In Celebration of Legalized Same-Sex Marriage
Note: I originally wrote this almost 3 years ago, then re-tooled it on a whim last night, in preparation for an amateur open mic night at a tiny burrito restaurant. My moms were legally married on Sunday, May 24th at the Tracy Aviary in Salt Lake City, UT. This is a story about how I first came to have two mommies, written in 3 parts.
Part I – “Motherfucker”
My little brother coined the term, and it stuck right away. Crass, sarcastic, self-consciously funny–it was a perfect fit for our wise-ass family. “Motherfucker,” as in one who…well, our mom’s new girlfriend, Beth (her given name).
There were predecessors–Denise the secret alcoholic and Debbie the painfully bland–and we had welcomed them without much fanfare and done our best to support Mom in her later-life coming out.
But Beth was the first one real enough to warrant a nickname, cool enough to happily accept, standing there in Mom’s kitchen, peeling linoleum and dark, low-hanging cabinets, only slightly self-conscious–at the moment of our meeting–that she had just taken a hit from a honey bear bong, sitting slyly on the counter.
Kids, meet Beth. Beth, my children. We weren’t expecting you home so soon.
But mom was blushing, smitten, in love.
Part II – “Motherfuck“
“How can you have more kids when you don’t even care about the ones you already have?? You think you can just fuck us up and then try again with a new batch?!”
I said this. In public. At a fancy sushi restaurant, where they’d taken us to share the Big News: a baby. Mom, her four adult children, and Beth, our MF. They were nervous, anxious, eager for approval, and I didn’t make it any easier, letting them ahave a piece of my mind, thinking myself the only one brave enough.
Not that our opinions mattered. They were already decided, donor sperm and turkey baster at the ready.
Nevermind that Mom’s youngest was at this point already in his twenties. Nevermind that they’d been dating less than a year. Nevermind that the four of us “emerging adults” were struggling, failing to thrive, still reeling from divorce and a consistent lack of cohesive parenting.

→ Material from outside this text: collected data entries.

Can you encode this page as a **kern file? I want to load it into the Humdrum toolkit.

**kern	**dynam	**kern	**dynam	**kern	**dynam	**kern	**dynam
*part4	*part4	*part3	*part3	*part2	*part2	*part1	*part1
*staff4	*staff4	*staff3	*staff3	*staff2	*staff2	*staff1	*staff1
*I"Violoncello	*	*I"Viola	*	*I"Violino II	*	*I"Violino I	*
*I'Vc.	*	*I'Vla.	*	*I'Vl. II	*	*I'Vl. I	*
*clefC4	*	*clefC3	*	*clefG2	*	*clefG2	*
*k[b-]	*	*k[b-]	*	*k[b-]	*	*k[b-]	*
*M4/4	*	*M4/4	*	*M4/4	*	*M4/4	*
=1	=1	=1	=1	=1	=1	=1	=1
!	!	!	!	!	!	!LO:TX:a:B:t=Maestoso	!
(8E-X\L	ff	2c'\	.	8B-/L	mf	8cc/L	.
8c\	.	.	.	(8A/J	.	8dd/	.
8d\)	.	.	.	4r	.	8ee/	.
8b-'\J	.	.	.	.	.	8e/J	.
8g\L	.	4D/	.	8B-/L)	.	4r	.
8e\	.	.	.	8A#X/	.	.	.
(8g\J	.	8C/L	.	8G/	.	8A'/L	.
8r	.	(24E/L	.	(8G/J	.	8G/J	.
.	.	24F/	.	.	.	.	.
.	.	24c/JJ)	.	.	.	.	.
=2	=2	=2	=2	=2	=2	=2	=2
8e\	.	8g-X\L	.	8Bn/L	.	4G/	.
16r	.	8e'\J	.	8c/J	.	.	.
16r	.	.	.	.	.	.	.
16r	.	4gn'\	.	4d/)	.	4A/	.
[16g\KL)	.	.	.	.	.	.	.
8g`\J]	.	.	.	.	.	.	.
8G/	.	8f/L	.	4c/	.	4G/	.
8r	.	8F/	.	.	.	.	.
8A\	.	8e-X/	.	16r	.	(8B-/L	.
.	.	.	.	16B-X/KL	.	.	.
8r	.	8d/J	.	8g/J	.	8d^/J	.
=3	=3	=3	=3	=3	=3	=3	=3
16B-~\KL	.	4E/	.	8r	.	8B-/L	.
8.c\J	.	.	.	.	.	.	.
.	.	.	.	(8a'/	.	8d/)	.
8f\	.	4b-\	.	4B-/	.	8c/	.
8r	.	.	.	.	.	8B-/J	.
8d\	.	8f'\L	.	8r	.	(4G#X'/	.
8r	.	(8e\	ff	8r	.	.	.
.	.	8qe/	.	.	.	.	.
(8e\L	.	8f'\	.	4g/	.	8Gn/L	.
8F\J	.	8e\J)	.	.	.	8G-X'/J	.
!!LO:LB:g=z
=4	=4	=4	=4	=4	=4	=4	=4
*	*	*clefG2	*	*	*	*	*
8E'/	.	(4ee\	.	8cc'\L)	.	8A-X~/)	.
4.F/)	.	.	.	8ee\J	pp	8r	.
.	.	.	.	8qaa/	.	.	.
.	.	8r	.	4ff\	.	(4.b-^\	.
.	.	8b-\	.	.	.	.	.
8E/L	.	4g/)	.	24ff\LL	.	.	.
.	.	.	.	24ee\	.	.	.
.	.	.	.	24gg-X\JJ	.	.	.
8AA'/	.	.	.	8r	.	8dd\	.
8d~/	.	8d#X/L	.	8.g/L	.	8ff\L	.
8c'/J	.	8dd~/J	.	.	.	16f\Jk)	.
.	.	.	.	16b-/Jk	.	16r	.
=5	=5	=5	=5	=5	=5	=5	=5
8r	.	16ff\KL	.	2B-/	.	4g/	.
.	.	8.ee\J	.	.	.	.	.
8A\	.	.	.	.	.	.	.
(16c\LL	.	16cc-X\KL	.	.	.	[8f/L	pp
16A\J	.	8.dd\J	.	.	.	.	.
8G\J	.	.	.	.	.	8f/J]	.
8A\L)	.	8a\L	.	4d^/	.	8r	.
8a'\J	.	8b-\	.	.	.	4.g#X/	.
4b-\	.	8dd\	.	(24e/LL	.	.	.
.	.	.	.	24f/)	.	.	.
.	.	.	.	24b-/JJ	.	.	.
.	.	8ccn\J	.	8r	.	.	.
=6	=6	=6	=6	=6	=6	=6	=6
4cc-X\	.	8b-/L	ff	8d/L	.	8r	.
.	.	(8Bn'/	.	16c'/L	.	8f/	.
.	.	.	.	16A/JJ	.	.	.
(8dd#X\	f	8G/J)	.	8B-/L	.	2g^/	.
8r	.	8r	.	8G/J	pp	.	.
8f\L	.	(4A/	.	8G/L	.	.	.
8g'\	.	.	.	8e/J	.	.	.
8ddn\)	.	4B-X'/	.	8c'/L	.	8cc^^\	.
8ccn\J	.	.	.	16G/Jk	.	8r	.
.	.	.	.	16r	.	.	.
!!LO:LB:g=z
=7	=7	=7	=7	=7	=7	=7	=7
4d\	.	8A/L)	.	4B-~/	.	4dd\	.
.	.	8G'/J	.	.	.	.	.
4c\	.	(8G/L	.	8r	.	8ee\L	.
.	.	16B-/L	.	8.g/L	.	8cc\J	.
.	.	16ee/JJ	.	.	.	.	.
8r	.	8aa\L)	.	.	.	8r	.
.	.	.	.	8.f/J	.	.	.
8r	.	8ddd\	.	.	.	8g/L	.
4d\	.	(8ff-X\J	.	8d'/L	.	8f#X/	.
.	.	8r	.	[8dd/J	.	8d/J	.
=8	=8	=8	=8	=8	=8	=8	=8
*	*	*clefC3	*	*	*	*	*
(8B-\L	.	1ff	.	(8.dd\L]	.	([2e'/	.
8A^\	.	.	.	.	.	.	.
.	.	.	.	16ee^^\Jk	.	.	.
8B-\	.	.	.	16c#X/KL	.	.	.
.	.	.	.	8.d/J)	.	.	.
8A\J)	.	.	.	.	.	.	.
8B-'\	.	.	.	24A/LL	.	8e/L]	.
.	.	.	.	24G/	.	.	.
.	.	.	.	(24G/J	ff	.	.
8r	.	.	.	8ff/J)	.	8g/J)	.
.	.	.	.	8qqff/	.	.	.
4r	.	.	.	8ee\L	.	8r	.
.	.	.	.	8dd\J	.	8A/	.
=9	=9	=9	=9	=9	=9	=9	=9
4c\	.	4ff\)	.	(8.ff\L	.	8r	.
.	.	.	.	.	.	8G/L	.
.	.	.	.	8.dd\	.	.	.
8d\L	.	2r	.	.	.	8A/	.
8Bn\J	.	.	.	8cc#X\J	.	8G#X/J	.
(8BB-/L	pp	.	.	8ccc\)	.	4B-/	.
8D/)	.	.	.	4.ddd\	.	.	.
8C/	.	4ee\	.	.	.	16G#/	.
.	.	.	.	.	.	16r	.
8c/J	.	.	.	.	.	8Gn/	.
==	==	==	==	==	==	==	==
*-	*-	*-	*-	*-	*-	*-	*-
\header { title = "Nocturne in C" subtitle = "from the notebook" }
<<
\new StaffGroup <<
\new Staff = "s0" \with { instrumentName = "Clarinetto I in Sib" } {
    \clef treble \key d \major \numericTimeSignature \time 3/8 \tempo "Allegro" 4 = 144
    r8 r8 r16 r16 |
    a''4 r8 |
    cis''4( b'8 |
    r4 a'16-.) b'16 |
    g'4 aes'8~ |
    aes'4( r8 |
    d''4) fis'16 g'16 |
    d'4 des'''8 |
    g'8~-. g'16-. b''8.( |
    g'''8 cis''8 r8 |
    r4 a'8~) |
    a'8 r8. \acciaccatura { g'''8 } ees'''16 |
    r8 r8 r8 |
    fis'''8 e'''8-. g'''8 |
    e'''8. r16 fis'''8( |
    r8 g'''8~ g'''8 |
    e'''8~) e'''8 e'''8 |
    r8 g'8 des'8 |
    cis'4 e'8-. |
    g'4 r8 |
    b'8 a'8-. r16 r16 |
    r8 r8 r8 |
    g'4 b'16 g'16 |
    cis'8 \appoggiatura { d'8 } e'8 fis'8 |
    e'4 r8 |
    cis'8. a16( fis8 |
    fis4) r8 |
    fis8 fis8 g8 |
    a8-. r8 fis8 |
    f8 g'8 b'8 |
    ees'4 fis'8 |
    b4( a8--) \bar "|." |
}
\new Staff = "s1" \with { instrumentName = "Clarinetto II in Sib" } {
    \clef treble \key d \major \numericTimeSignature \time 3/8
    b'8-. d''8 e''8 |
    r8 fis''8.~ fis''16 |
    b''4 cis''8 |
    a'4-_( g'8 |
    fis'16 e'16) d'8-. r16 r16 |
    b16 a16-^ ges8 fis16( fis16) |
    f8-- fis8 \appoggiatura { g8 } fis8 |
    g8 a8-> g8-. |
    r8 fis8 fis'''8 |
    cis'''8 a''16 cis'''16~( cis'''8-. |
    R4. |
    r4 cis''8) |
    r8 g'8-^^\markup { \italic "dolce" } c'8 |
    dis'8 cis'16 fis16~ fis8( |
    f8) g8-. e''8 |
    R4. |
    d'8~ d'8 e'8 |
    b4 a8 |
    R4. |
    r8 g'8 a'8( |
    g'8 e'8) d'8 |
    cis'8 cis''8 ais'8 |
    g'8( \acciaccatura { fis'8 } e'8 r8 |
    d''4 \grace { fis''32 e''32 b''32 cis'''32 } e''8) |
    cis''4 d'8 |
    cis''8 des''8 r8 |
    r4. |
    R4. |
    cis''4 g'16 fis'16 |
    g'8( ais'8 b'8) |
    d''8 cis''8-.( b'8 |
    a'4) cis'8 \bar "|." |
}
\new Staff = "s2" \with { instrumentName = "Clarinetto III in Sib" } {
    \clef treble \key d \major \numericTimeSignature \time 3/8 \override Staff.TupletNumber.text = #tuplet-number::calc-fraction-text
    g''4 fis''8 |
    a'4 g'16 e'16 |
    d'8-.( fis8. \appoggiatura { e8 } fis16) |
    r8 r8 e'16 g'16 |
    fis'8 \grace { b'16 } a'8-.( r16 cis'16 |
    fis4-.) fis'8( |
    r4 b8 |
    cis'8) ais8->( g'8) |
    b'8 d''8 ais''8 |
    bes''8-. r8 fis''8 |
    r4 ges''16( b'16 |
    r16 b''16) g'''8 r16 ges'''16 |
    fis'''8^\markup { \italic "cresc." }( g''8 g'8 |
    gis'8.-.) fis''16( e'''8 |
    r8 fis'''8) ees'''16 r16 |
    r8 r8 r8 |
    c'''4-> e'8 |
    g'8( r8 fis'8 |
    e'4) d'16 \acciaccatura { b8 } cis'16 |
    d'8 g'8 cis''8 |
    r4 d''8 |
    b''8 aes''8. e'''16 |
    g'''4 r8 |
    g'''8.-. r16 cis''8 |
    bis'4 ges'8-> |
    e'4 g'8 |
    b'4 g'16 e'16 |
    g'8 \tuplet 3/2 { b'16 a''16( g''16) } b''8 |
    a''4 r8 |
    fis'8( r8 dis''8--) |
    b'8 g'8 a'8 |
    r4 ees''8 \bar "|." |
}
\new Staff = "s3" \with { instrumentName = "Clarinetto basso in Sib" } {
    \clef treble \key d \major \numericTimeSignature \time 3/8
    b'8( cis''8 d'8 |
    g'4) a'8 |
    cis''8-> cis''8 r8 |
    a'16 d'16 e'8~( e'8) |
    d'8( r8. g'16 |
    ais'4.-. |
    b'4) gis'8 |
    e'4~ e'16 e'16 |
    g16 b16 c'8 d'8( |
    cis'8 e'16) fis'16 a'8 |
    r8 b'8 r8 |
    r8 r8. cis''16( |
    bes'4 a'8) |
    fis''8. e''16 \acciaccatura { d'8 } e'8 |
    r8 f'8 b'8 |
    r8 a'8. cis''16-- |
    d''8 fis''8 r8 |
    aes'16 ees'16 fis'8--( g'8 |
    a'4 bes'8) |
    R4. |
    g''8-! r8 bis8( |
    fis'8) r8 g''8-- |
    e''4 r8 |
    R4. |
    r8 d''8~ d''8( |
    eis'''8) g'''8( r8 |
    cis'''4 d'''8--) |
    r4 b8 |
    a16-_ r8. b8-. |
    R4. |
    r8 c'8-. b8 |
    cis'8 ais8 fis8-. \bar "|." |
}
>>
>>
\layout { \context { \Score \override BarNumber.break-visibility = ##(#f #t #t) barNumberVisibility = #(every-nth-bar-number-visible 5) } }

They were going to have a baby. Well, Beth was. Mom was already well past ovulation. They were going to raise a child, together.
Maybe they wanted a fresh start. Maybe Mom thought she wouldn’t make the same mistakes twice. Maybe they had NO FUCKING CLUE WHAT THEY WERE DOING AND THIS HAD “BAD IDEA” WRITTEN ALL OVER IT, and I told them as much, without shame, ever righteous.
They did it anyways, those motherfuckers.
Part III – “Mother”
But then there was this baby, a little sister, Rosie, and she had curly hair and blue eyes and a wary gaze. She distrusted strangers. She smiled when I sang to her.
Of course, in the nine month intermin we’d doubted, gossiped, judged Beth’s ability to parent, judged Mom’s ability to parent. Beth would probably try to make Rosie just like her, down to the miniature black converse (didn’t work, Rosie preferred pink and purple from the get-go). Mom would probably pick at Rosie for the littlest things, continuing our same battle for emotional superiority (she didn’t, too old to care).
And we would be left to fend for ourselves, the failed first batch, forgotten.
We weren’t. You see, what else happened in the interim is that Beth got me to go back to school, and helped me to believe (or remember) that I was a great student, intelligent, capable. What happened is that Beth made sure my nephew had adequate daycare, they type of education he deserved, much to my sister’s alternating relief and chagrin. What happened is that Beth supported my oldest sister’s family, always pushing for them to pull through and work things out, even when the rest of us thought they should throw in the towel. What happened is that Beth helped my younger brother adjust to life after the Navy, and trusted him to figure it out for himself when he rejected her help.
What happened is that she bought us kick-ass presents and encouraged us to throw parties at the house while they were out of town.
What happened, really, is something so simple and so intuitive, yet so rare in the world of step-parenting, and that is: having met us as adults, Beth did not try to parent us. She didn’t ground us or send us to our rooms, or call us spoiled brats. She did: care for us, encourage us to further our education, help us out financially, lend us the car, let us move back home again (and again, and again). She fought for us, she believed in us. She saw the best in us and helped us to see it in ourselves.
She helped us grow, and we grew up.
There’s a word for someone like that. It starts with the letter M.